Just a quickie - has anyone got a Hamilton Khaki Navy GMT on a steel bracelet, new model, who can advise what it's like for adjustability? I ask as the model H77615133 is half price at the mo' at an AD on the high street and I'm tempted to try it. Only thing is I've small wrists so always concerned about bigger watches and the strap sizing? Will it go down to say a 6.5" wrist or not? Any help much appreciated!

Thanks

Dave

Ps the 2 models on half price are a bit of a steal!


----------



## Stinch (Jul 9, 2008)

Dave I don't have that particular model but I've had 2 Hamiltons on bracelets and both have had enough removeable links to fit my wrist which is similar size to yours if not a bit smaller. I don't know about this particular bracelet but on the 2 I had the links were removed by pushing out pins which is quite commom but on one they were so tight that it broke my pin removal tool so it might be an idea to get the AD to do it and check that they haven't knackered anything afterwards (not something I'd normally recommend as I usually prefer to do it myself).

Roger


----------



## deepreddave (Jan 28, 2011)

Roger,

Cheers but maybe predictably they've all gone before I go tone  Bit irritating as it said in stock, went into my basket, allowed me to get right to checkout, final press and then No! I'll assume it's for the best but thanks alot anyways


----------



## deepreddave (Jan 28, 2011)

Update - popped into local store and they found 4 in the group so I have one coming from a branch not too far away  Pleased as my most expensive watch purchase ever so really hoping it feels good on and not too big! Would have preferred a rubber strap I think but the ss one's probably the better all round option and I can always change that (but wow how dear are the ss bracelets!). Figuring if I don't like it I'll go for the refund or just sell it on..... so watch this space lol


----------



## deepreddave (Jan 28, 2011)

Well here's a pic - not great I know bit rushed as off out.

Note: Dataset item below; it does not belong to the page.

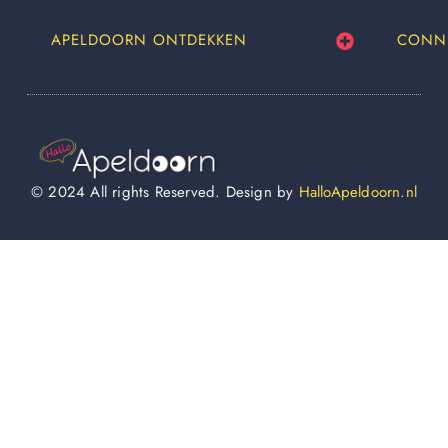
APELDOORN ONTDEKKEN
CONN
© 2024 All rights Reserved. Design by
HalloApeldoorn.nl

The marks on the glass are the plastic cover which I haven't taken off yet as still a teeny bit concerned it's a fraction big on my small wrists! Figured out all the functions, aside from which crown is the manual winding one (the instruction books next to useless but in 40 languages , and the font for the city names is a little feint for my liking but I'm never going to use the GMT side of things much tbh.

First impressions are of a very well made solid watch with some nice finishing touches. Bracelet sized down fine and doesn't feel too big on. Not sure on accuracy straight out the box but in the first 24 hrs it's gained 3 seconds which I can probably cope with.

Will take a better pic when I decide to remove the plastic..... assuming it's not up for trade for a similar condition and style 38-40mm one!


----------